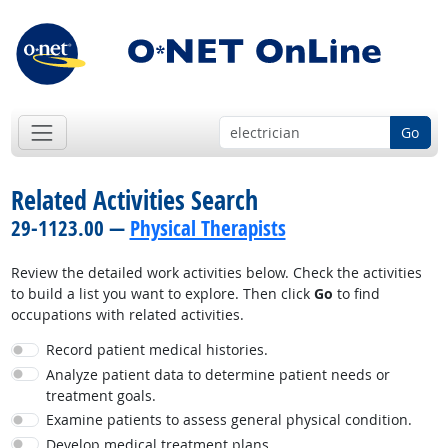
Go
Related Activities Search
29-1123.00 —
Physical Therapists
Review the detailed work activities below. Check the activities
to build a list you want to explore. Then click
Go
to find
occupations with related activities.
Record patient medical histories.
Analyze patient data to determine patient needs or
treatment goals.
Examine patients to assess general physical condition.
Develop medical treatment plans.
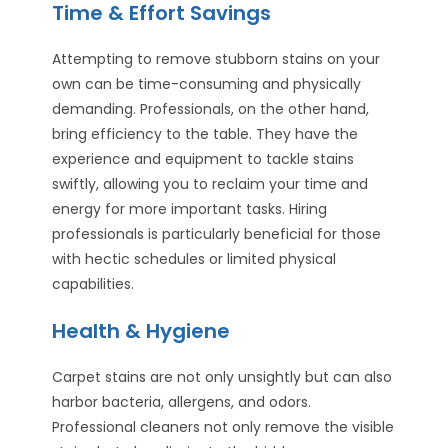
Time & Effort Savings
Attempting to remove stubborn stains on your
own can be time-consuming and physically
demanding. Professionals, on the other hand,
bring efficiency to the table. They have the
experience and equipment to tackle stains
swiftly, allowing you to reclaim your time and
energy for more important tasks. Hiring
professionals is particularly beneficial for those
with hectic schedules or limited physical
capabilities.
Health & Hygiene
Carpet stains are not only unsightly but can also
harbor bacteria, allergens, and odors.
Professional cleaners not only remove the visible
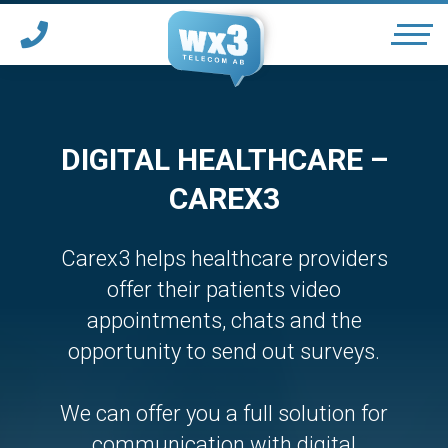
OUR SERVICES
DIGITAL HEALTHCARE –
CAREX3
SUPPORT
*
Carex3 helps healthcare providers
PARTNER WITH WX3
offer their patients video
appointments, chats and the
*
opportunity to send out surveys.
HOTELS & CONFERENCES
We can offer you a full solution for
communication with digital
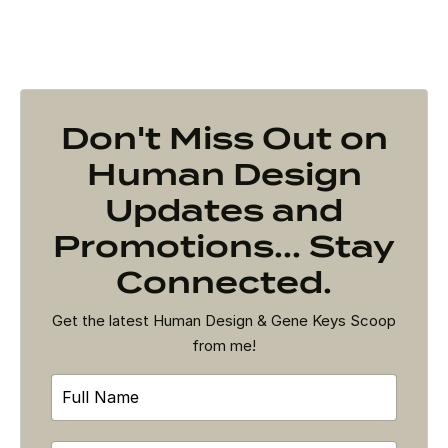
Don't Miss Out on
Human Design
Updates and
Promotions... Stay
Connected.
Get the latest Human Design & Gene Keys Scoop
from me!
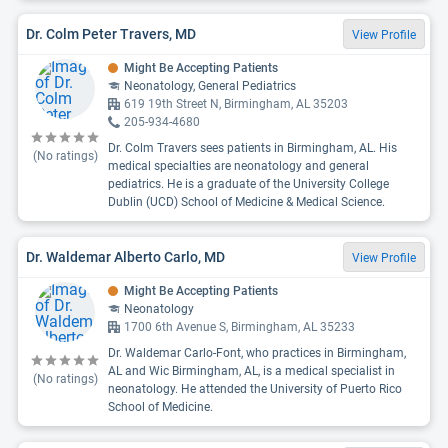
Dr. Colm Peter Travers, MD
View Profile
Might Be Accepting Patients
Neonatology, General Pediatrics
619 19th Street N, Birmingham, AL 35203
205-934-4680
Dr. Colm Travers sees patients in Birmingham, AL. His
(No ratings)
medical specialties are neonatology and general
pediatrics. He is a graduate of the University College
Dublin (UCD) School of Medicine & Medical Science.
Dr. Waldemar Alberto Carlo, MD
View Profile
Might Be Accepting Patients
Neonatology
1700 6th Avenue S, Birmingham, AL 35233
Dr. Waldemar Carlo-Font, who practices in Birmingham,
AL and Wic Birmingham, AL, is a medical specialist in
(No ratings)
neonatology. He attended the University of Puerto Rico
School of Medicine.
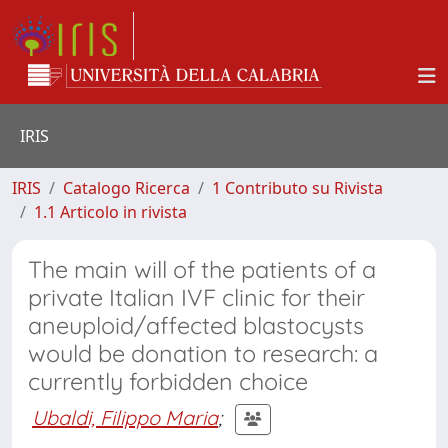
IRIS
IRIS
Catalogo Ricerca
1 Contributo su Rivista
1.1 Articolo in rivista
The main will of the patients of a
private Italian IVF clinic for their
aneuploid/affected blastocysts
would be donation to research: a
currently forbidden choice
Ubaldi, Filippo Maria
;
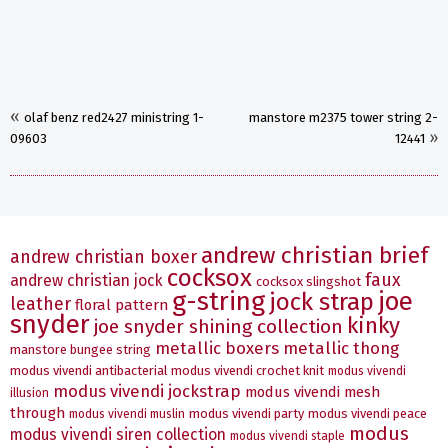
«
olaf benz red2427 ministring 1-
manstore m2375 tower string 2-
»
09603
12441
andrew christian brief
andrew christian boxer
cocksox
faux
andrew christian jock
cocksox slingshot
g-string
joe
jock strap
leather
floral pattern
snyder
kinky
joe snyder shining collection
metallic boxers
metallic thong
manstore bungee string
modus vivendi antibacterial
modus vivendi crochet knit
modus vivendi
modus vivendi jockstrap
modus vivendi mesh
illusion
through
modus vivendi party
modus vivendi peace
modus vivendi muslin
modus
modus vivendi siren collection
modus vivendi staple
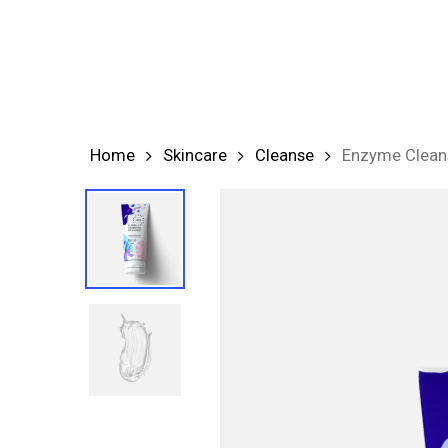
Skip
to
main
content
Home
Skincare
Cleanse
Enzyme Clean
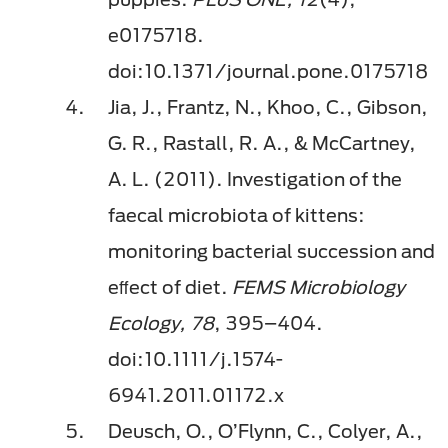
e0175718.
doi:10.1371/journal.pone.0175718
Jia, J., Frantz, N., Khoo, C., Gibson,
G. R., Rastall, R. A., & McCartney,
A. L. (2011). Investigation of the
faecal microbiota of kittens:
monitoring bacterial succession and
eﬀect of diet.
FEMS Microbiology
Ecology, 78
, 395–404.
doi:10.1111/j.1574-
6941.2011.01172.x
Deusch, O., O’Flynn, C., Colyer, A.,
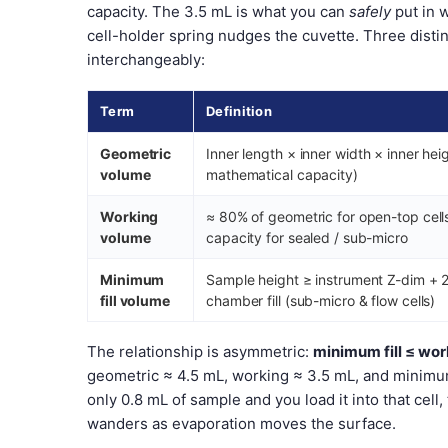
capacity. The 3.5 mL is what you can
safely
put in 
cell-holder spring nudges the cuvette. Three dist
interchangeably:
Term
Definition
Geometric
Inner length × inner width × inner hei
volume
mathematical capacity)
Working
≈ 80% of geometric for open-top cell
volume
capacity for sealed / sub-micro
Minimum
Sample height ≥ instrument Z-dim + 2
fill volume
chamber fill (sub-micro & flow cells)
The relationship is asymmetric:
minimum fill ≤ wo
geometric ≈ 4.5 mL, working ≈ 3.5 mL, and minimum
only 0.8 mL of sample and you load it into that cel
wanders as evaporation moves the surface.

# # #

■ EXERCISE DIRECTIONS ■
Give back the material above exactly as it appears, minus any picture.

■ WRITTEN SOLUTION ■
Go
Related Activities Search
29-1123.00 —
Physical Therapists
Review the detailed work activities below. Check the activities
to build a list you want to explore. Then click
Go
to find
occupations with related activities.
Record patient medical histories.
Analyze patient data to determine patient needs or
treatment goals.
Examine patients to assess general physical condition.
Develop medical treatment plans.
Time & Effort Savings
Attempting to remove stubborn stains on your
own can be time-consuming and physically
demanding. Professionals, on the other hand,
bring efficiency to the table. They have the
experience and equipment to tackle stains
swiftly, allowing you to reclaim your time and
energy for more important tasks. Hiring
professionals is particularly beneficial for those
with hectic schedules or limited physical
capabilities.
Health & Hygiene
Carpet stains are not only unsightly but can also
harbor bacteria, allergens, and odors.
Professional cleaners not only remove the visible
OUR SERVICES
DIGITAL HEALTHCARE –
CAREX3
SUPPORT
*
Carex3 helps healthcare providers
PARTNER WITH WX3
offer their patients video
appointments, chats and the
*
opportunity to send out surveys.
HOTELS & CONFERENCES
We can offer you a full solution for
communication with digital
Don't Miss Out on
Human Design
Updates and
Promotions... Stay
Connected.
Get the latest Human Design & Gene Keys Scoop
from me!
Dr. Colm Peter Travers, MD
View Profile
Might Be Accepting Patients
Neonatology, General Pediatrics
619 19th Street N, Birmingham, AL 35203
205-934-4680
Dr. Colm Travers sees patients in Birmingham, AL. His
(No ratings)
medical specialties are neonatology and general
pediatrics. He is a graduate of the University College
Dublin (UCD) School of Medicine & Medical Science.
Dr. Waldemar Alberto Carlo, MD
View Profile
Might Be Accepting Patients
Neonatology
1700 6th Avenue S, Birmingham, AL 35233
Dr. Waldemar Carlo-Font, who practices in Birmingham,
AL and Wic Birmingham, AL, is a medical specialist in
(No ratings)
neonatology. He attended the University of Puerto Rico
School of Medicine.
IRIS
IRIS
Catalogo Ricerca
1 Contributo su Rivista
1.1 Articolo in rivista
The main will of the patients of a
private Italian IVF clinic for their
aneuploid/affected blastocysts
would be donation to research: a
currently forbidden choice
Ubaldi, Filippo Maria
;
«
olaf benz red2427 ministring 1-
manstore m2375 tower string 2-
»
09603
12441
andrew christian brief
andrew christian boxer
cocksox
faux
andrew christian jock
cocksox slingshot
g-string
joe
jock strap
leather
floral pattern
snyder
kinky
joe snyder shining collection
metallic boxers
metallic thong
manstore bungee string
modus vivendi antibacterial
modus vivendi crochet knit
modus vivendi
modus vivendi jockstrap
modus vivendi mesh
illusion
through
modus vivendi party
modus vivendi peace
modus vivendi muslin
modus
modus vivendi siren collection
modus vivendi staple
Skip
to
main
content
Home
Skincare
Cleanse
Enzyme Clean
e0175718.
doi:10.1371/journal.pone.0175718
Jia, J., Frantz, N., Khoo, C., Gibson,
G. R., Rastall, R. A., & McCartney,
A. L. (2011). Investigation of the
faecal microbiota of kittens:
monitoring bacterial succession and
eﬀect of diet.
FEMS Microbiology
Ecology, 78
, 395–404.
doi:10.1111/j.1574-
6941.2011.01172.x
Deusch, O., O’Flynn, C., Colyer, A.,
capacity. The 3.5 mL is what you can
safely
put in 
cell-holder spring nudges the cuvette. Three dist
interchangeably:
Term
Definition
Geometric
Inner length × inner width × inner hei
volume
mathematical capacity)
Working
≈ 80% of geometric for open-top cell
volume
capacity for sealed / sub-micro
Minimum
Sample height ≥ instrument Z-dim + 2
fill volume
chamber fill (sub-micro & flow cells)
The relationship is asymmetric:
minimum fill ≤ wo
geometric ≈ 4.5 mL, working ≈ 3.5 mL, and minimum
only 0.8 mL of sample and you load it into that cel
wanders as evaporation moves the surface.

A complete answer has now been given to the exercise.